Параграф двенадцатый Безбожный быт
Так он ее и не догнал. И из виртуальной реальности он выпал, как ребенок из люльки, и поранил не лицо и коленки, а душу. Он оказался в том же самом положении, в каком пребывал перед молитвой Богу. Тот, как и следует Господу, ему не помог, и поэт, нахлебавшись до рвотного состояния все того же быта, продолжал играть, определяя ситуацию футбольным жаргоном, роль «центр-пенделя за воротами». А рассказано обо всей этой скучной истории вкусными стихами с такими метафорами, аллегориями, сравнениями, которые нанизаны, как сахарные баранки и кренделя, на гнилую бечевку сюжета. Поэт пришел в свой дом, в их общий дом и сразу почувствовал что-то неладное. То, что в эту ночь она была с другим, было ясно и к этому он притерпелся. Он почувствовал, что ее любовь к нему умерла:
Послушай,
все равно
не спрячешь трупа.
Страшное слово на голову лавь!
Все равно
твой каждый мускул
как в рупор
трубит:
умерла, умерла, умерла!
Нет,
ответь.
Не лги!
(Как я такой уйду назад?)
Ямами двух могил
вырылись в лице твоем глаза.
Могилы глубятся.
Нету дна там.
Кажется,
рухну с помоста дней.
Я душу над пропастью натянул канатом,
жонглируя словами, закачался над ней. (1: 205.206)
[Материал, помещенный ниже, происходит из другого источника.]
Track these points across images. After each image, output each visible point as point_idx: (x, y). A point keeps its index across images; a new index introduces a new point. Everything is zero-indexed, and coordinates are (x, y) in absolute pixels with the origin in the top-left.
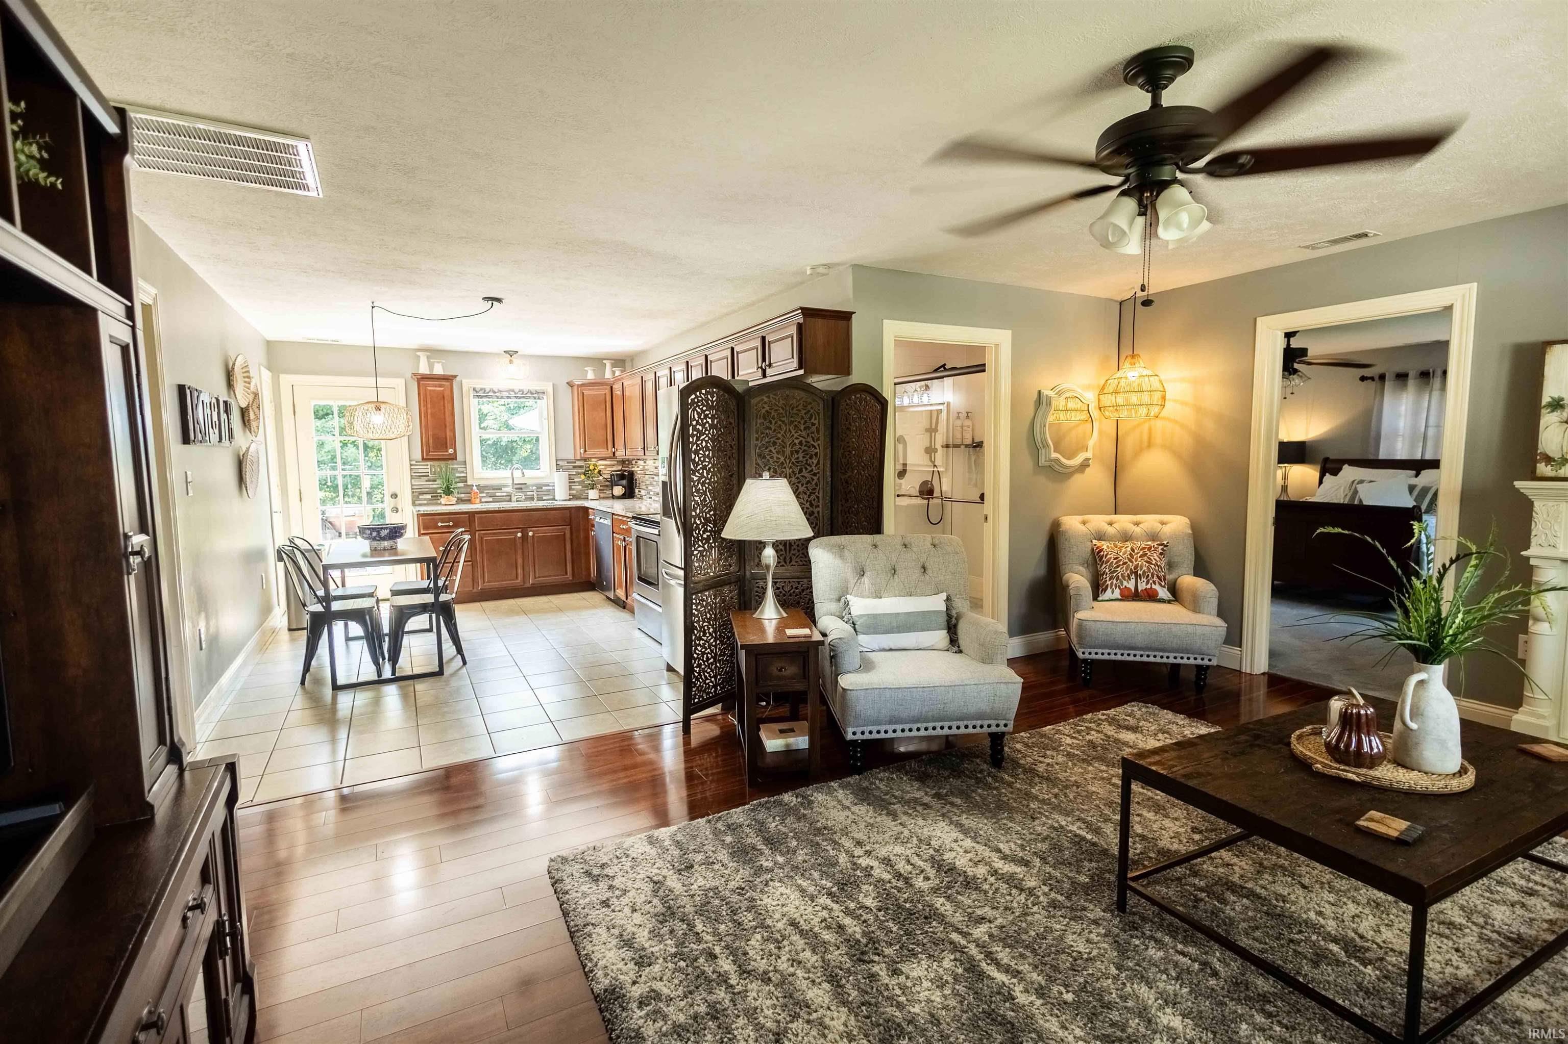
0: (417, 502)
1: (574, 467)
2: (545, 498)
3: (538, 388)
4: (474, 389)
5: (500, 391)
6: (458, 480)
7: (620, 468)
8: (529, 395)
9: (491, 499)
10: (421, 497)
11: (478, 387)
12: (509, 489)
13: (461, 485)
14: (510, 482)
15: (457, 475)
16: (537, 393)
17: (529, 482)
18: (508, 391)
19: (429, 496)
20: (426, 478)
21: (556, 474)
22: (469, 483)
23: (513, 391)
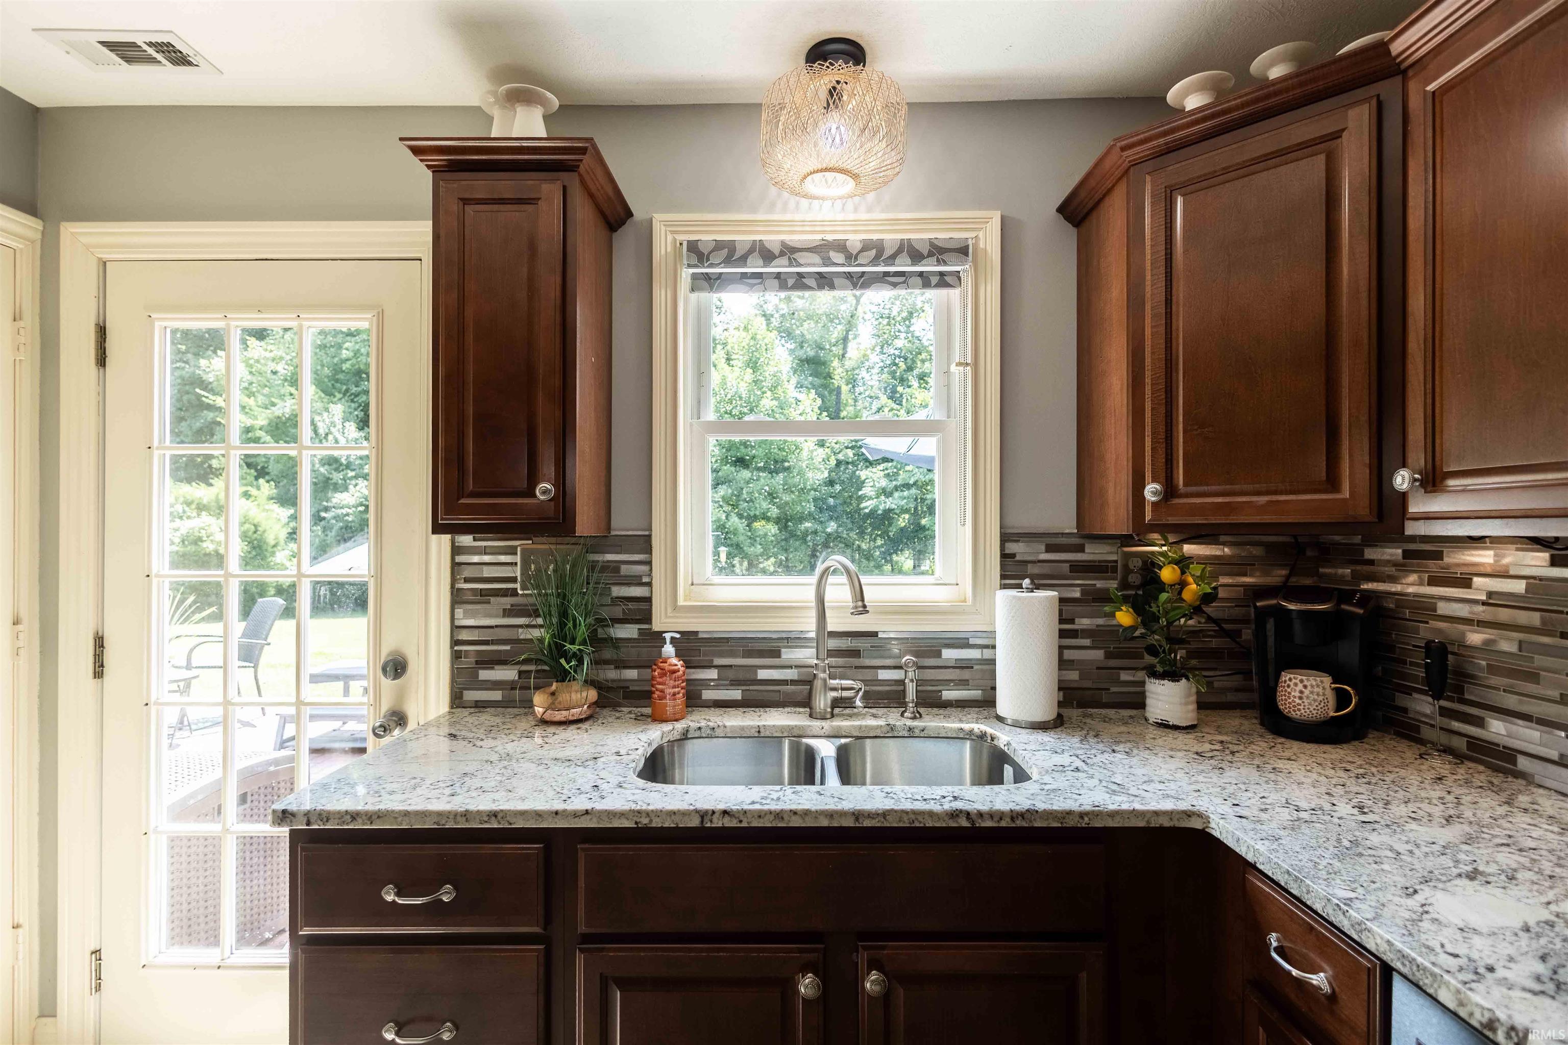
0: (471, 695)
1: (1079, 569)
2: (948, 695)
3: (942, 236)
4: (693, 247)
5: (789, 251)
6: (618, 612)
7: (1277, 576)
8: (903, 266)
9: (736, 694)
10: (484, 675)
11: (707, 238)
12: (806, 655)
13: (628, 631)
14: (808, 625)
15: (617, 591)
16: (938, 251)
17: (889, 628)
18: (822, 249)
19: (508, 674)
20: (507, 601)
21: (1003, 597)
22: (656, 626)
23: (841, 246)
Бог Маяковскому и на этот раз не помог: ни его не казнил, ни ее не возвратил в преисподнюю. Она осталась с другим. Призналась, что охладела к поэту и что его «очередь» в их «тройственной» любви, может быть, вообще никогда не наступит. А Господь, спасибо Ему, еще раз промолчал. Кармен, героиня Мериме и Бизе, с оперных сцен Европы пела как гимн женщины: «Любовь свободна».
Ревнуй, не ревнуй, ничего не поможет. И величие любви мужчины, как и женщины, выражено в словах советской песни: «не страшно, если кто тебя разлюбит, куда страшней, когда разлюбишь ты»:
Любовь мою
как апостол во время оно,
по тысяче тысяч разнесу дорог.
Тебе в веках уготована корона,
а в короне слова мои —
радугой судорог. (1: 206)
Было бы издевкой над поэтом, над поэзией сводить содержание великого творения к банальной топографии – отправной и конечной станции сюжета. Происходили события – поступки, мысли, чувства, фантазии, и разговор с Богом, и сновидческий бег за ускользающей женщиной-«воровкой»:
Сердце обокравшая
всего его лишив,
вымучившая душу в бреду мою,
прими мой дар, дорогая,
больше я, может быть, ничего не придумаю. (1: 207)
Это вопрос поэтического метода: Маяковский берет факт, живой и трепещущий, и, отталкиваясь от него, переключает его в реальность фантазии, именно в реальность, ибо в ней происходит все то, что могло произойти на самом деле, что фактически и происходит в душах действующих лиц с дырявой мимикрией. Под конец Маяковский, не выпустив шасси, приземляет самолет фантазии пузом фюзеляжа на островок реального фактика, который за время полета еще более скукожился. И о нем – о факте аэродрома, взлета и посадки вообще бы не стоило говорить, если бы не полет фантазии, благодаря которому мы испытали крутые виражи любви, бочки, иммельманы, болтанку, воздушные ямы, стремительный набор высоты, как любовное упоение, после чего самолет фантазии срывался в пике (расплата за упоение) и выходил из пике, чтобы скучно, до самой посадки, планировать над зарослями чертополоха.
Луначарский, как я уже сказал, назвал «Флейту» позвоночным столбом всей мировой лирической поэзии. Может быть, следовало добавить – той любовной лирики, в которой отразились не тривиальные перепады настроений влюбленных, той, что сам Маяковский выразил в другой своей поэме словами «страшно – не любить, ужас – не сметь», когда сам любишь. О такой трагической любви и поведал Маяковский. Счастливчикам «Флейта» ни к чему. «Флейта» ценна еще и тем, что создавалась во время Первой мировой. В России, когда гремели пушки, муза Маяковского не молчала.